Task description -
Can you rewrite the stretch of the data from the line containing "nhất lên đến trên 9,6 điểm mỗi môn" through the line containing "service kunnen bieden.", replacing "website" with "webpagina" and leaving everything else as it is?

Data for this exercise -
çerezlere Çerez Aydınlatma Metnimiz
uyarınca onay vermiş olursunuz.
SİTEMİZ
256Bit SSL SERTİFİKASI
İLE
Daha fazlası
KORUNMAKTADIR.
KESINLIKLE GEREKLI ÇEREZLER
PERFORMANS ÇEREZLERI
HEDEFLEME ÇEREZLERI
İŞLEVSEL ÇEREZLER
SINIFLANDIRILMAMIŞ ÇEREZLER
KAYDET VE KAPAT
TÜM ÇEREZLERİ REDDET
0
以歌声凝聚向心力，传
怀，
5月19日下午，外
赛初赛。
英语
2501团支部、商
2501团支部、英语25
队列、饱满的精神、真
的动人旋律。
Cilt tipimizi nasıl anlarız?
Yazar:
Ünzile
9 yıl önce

* * *

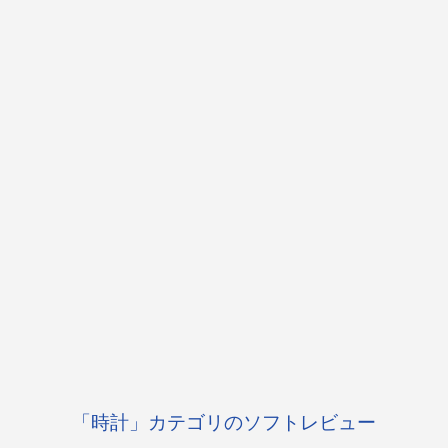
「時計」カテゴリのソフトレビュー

==

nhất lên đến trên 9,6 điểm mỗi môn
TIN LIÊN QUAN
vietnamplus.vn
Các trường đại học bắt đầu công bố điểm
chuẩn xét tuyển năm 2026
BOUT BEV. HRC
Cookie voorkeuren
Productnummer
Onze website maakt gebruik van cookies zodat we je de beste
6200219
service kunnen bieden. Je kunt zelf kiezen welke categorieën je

Response to this task -
nhất lên đến trên 9,6 điểm mỗi môn
TIN LIÊN QUAN
vietnamplus.vn
Các trường đại học bắt đầu công bố điểm
chuẩn xét tuyển năm 2026
BOUT BEV. HRC
Cookie voorkeuren
Productnummer
Onze webpagina maakt gebruik van cookies zodat we je de beste
6200219
service kunnen bieden. Je kunt zelf kiezen welke categorieën je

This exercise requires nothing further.